Before Linux does a kexec to a kdump kernel or any other kernel,
memory shared with Hyper-V should be revoked.  Hyper-V could modify
a shared page or remove an overlay page after the new kernel is
using the page for a different purpose, corrupting the new kernel.
Hyper-V does not provide a single "set everything" operation to
guest VMs, so Linux code must individually revoke all sharing before
doing kexec.   See hv_kexec_handler() and hv_crash_handler().  But
the crash/panic path still has holes in cleanup because some shared
pages are set using per-CPU synthetic registers and there's no
mechanism to revoke the shared pages for CPUs other than the CPU
running the panic path.

CPU Management
--------------
Hyper-V does not have a ability to hot-add or hot-remove a CPU
from a running VM.  However, Windows Server 2019 Hyper-V and
earlier versions may provide guests with ACPI tables that indicate
more CPUs than are actually present in the VM.  As is normal, Linux
treats these additional CPUs as potential hot-add CPUs, and reports
them as such even though Hyper-V will never actually hot-add them.
Starting in Windows Server 2022 Hyper-V, the ACPI tables reflect
only the CPUs actually present in the VM, so Linux does not report
any hot-add CPUs.

A Linux guest CPU may be taken offline using the normal Linux
mechanisms, provided no VMbus channel interrupts are assigned to
the CPU.  See the section on VMbus Interrupts for more details
on how VMbus channel interrupts can be re-assigned to permit
taking a CPU offline.

32-bit and 64-bit
-----------------
On x86/x64, Hyper-V supports 32-bit and 64-bit guests, and Linux
will build and run in either version. While the 32-bit version is
expected to work, it is used rarely and may suffer from undetected
regressions.

On arm64, Hyper-V supports only 64-bit guests.

Endian-ness
-----------
All communication between Hyper-V and guest VMs uses Little-Endian
format on both x86/x64 and arm64.  Big-endian format on arm64 is not
supported by Hyper-V, and Linux code does not use endian-ness macros
when accessing data shared with Hyper-V.

Versioning
----------
Current Linux kernels operate correctly with older versions of
Hyper-V back to Windows Server 2012 Hyper-V. Support for running
on the original Hyper-V release in Windows Server 2008/2008 R2
has been removed.

A Linux guest on Hyper-V outputs in dmesg the version of Hyper-V
it is running on.  This version is in the form of a Windows build
number and is for display purposes only. Linux code does not
test this version number at runtime to determine available features
and functionality. Hyper-V indicates feature/function availability
via flags in synthetic MSRs that Hyper-V provides to the guest,
and the guest code tests these flags.

VMbus has its own protocol version that is negotiated during the
initial VMbus connection from the guest to Hyper-V. This version
number is also output to dmesg during boot.  This version number
is checked in a few places in the code to determine if specific
functionality is present.

Furthermore, each synthetic device on VMbus also has a protocol
version that is separate from the VMbus protocol version. Device
drivers for these synthetic devices typically negotiate the device
protocol version, and may test that protocol version to determine
if specific device functionality is present.

Code Packaging
--------------
Hyper-V related code appears in the Linux kernel code tree in three
main areas:

1. drivers/hv

2. arch/x86/hyperv and arch/arm64/hyperv

3. individual device driver areas such as drivers/scsi, drivers/net,
   drivers/clocksource, etc.

A few miscellaneous files appear elsewhere. See the full list under
"Hyper-V/Azure CORE AND DRIVERS" and "DRM DRIVER FOR HYPERV
SYNTHETIC VIDEO DEVICE" in the MAINTAINERS file.

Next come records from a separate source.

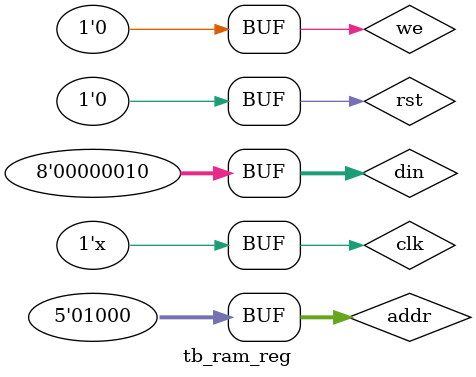
<source format=v>
/* Engineer: Julisa Verdejo Palacios
 * Date: 02/11/2022
 * Design Name:	tb_ram_reg.v
 * Status: Complete
 * Description: Testbech for ram_reg.v module
 * Run time: run 200 ns							 
*/

// Time Unit = 1ns, precision = 100ps = 1/10 ns
`timescale 1 ns / 100 ps  
module tb_ram_reg; 
	
	// Aux signals for testbench
	reg  clk;
	reg  rst;
	reg  we;
	reg  [4:0] addr;
	reg  [7:0] din;
	reg  [7:0] dout;	
	
	// Instantiation DUT (Device Under Test)
	ram_reg DUT (clk, rst, we, addr, din, dout);	
	
	//single_port_ram DUT (din, addr, we, clk, dout);	
	
	//rams_sp_wf DUT (clk, rst, we, addr, din, dout);
	
	// Time period = 20 * timescale = 20 * 1ns = 20ns
	localparam period = 20;
	
	// Initialitation and Reset sequence
	initial begin
		clk = 0;
		rst = 0;
		we = 0;
		addr = 5'd0;
		din  = 8'd1;
		#period;
		
		rst = 1;
		#period;
		
		rst = 0;
		#period;
	end	   
	
	// 50 MHz clock (10 * 1ns * 2) with 50% duty-cycle 	 20 ns period
	always #10 clk = ~clk;  
		
	initial begin	
		#(period*4);
		
		// Write test
		addr = 5'd0;
		din  = 8'd1;
		we = 1;
		#period;
		we = 0;
		#period;   
		
		addr = 5'd4;
		din  = 8'd2;
		we = 1;
		#period;
		we = 0;
		#period;
		
		// Read test
		addr = 5'd0;
		#(period*2); 
		
		addr = 5'd4;
		#(period*2); 
		

		addr = 5'd8;
		#(period*2); 
	end
endmodule
</source>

The code in #1 and #2 is built only when CONFIG_HYPERV is set.
Similarly, the code for most Hyper-V related drivers is built only
when CONFIG_HYPERV is set.

Most Hyper-V related code in #1 and #3 can be built as a module.
The architecture specific code in #2 must be built-in.  Also,
drivers/hv/hv_common.c is low-level code that is common across
architectures and must be built-in.